+++ Dataset extract
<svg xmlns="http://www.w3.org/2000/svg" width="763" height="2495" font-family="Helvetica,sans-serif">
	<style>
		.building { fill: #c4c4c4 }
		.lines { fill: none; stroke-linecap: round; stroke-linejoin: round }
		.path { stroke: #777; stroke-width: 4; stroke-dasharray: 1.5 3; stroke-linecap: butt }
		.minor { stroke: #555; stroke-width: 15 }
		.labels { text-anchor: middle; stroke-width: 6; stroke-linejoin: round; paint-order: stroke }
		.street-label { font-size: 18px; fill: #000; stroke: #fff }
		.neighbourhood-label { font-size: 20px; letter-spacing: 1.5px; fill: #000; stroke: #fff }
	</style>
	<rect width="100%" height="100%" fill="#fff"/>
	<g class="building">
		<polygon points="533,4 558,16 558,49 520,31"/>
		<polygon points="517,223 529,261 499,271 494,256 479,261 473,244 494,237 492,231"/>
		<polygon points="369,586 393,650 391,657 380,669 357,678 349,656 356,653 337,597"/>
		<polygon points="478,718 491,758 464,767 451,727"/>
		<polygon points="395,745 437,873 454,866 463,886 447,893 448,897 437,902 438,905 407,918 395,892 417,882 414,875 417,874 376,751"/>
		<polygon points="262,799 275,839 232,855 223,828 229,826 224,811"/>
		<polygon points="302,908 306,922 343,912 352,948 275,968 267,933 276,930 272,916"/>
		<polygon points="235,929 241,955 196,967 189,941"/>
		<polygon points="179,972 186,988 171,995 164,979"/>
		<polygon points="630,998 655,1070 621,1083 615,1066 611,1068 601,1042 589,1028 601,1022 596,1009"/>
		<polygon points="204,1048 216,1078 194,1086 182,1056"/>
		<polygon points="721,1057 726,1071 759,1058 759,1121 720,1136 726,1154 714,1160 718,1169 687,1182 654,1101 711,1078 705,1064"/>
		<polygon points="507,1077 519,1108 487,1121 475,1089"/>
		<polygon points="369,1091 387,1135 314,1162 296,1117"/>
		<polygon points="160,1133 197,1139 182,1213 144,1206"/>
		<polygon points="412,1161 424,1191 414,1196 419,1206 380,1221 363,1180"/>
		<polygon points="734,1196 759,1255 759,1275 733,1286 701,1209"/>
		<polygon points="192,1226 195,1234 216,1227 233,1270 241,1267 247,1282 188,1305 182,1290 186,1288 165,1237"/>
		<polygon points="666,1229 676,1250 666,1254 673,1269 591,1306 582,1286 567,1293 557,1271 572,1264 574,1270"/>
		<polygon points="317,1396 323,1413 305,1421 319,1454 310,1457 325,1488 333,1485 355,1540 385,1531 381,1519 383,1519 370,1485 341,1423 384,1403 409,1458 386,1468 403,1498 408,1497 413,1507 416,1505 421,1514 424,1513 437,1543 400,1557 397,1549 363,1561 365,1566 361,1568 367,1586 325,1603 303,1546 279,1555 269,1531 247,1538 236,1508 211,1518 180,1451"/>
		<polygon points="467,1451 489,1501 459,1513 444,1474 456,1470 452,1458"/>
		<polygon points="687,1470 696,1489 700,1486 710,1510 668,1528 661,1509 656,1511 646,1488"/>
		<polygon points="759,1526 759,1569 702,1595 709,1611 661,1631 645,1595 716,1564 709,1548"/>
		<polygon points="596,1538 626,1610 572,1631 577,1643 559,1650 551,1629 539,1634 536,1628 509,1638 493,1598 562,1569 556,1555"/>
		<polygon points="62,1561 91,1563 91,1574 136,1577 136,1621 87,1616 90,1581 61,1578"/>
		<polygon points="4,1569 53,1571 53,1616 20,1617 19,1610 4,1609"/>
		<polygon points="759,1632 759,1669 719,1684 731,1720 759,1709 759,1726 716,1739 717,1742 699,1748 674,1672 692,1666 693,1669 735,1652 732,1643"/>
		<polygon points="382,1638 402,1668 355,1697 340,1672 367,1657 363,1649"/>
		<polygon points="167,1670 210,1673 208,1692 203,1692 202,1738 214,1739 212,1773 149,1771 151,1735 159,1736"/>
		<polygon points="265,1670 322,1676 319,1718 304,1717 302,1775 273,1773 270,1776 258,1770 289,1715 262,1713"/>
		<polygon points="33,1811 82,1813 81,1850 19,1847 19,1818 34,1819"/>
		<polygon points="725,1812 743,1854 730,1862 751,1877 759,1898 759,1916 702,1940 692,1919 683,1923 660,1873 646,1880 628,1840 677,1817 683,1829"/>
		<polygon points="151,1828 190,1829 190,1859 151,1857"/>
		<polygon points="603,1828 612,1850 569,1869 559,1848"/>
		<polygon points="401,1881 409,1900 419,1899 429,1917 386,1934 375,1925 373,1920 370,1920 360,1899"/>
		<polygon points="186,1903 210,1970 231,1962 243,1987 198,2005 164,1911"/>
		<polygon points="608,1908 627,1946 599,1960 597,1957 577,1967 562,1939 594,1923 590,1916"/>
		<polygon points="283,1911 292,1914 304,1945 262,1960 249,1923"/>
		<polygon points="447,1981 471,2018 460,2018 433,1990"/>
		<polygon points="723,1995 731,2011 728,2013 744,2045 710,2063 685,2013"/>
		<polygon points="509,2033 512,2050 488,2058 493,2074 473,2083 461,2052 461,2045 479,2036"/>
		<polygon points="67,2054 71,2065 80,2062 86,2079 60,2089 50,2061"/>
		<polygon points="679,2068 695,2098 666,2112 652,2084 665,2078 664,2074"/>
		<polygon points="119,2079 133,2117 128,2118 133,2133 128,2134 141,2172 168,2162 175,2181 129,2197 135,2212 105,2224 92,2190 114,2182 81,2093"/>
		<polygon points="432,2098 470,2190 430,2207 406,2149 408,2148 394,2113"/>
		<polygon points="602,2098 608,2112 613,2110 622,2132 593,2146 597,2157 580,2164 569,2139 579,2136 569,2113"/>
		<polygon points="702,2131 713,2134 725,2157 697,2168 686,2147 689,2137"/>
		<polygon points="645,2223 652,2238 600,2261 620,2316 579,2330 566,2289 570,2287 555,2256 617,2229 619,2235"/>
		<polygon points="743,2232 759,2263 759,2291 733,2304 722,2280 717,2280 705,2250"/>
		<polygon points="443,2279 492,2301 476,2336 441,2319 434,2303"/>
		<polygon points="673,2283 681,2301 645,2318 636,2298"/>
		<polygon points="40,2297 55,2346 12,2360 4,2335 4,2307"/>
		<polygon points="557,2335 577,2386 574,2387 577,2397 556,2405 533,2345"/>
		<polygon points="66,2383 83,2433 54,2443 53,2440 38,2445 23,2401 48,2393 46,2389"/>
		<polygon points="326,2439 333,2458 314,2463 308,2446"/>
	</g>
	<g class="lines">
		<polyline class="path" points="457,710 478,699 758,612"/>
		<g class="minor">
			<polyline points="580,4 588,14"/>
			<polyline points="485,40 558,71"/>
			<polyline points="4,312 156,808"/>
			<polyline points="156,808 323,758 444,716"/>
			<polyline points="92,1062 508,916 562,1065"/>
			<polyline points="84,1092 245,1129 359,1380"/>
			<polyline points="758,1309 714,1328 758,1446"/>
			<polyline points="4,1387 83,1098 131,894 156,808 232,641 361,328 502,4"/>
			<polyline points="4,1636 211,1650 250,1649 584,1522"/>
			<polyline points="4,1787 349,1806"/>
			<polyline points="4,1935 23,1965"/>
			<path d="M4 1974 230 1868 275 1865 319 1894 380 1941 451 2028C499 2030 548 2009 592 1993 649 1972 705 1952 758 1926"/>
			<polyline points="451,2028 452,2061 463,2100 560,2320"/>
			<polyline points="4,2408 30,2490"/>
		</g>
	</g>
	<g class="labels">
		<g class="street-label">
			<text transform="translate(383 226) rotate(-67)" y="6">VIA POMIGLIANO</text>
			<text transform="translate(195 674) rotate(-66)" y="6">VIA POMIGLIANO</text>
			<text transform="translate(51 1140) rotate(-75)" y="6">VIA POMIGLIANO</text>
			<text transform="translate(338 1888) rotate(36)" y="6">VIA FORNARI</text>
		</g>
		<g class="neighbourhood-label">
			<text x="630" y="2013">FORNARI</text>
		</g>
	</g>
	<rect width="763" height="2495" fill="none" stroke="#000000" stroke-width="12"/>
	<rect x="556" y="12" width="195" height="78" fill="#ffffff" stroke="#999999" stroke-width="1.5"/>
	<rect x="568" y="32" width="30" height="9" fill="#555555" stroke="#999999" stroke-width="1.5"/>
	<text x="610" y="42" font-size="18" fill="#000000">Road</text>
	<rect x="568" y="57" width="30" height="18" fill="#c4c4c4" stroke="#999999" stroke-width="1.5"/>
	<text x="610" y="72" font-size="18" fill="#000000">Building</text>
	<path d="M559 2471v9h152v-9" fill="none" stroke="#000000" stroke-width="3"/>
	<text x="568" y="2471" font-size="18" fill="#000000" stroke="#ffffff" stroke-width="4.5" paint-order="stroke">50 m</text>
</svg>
++++++
→ **Required work**
All lines above with the word "linejoin" need to be reported.

→ **Worked solution**
		.lines { fill: none; stroke-linecap: round; stroke-linejoin: round }
		.labels { text-anchor: middle; stroke-width: 6; stroke-linejoin: round; paint-order: stroke }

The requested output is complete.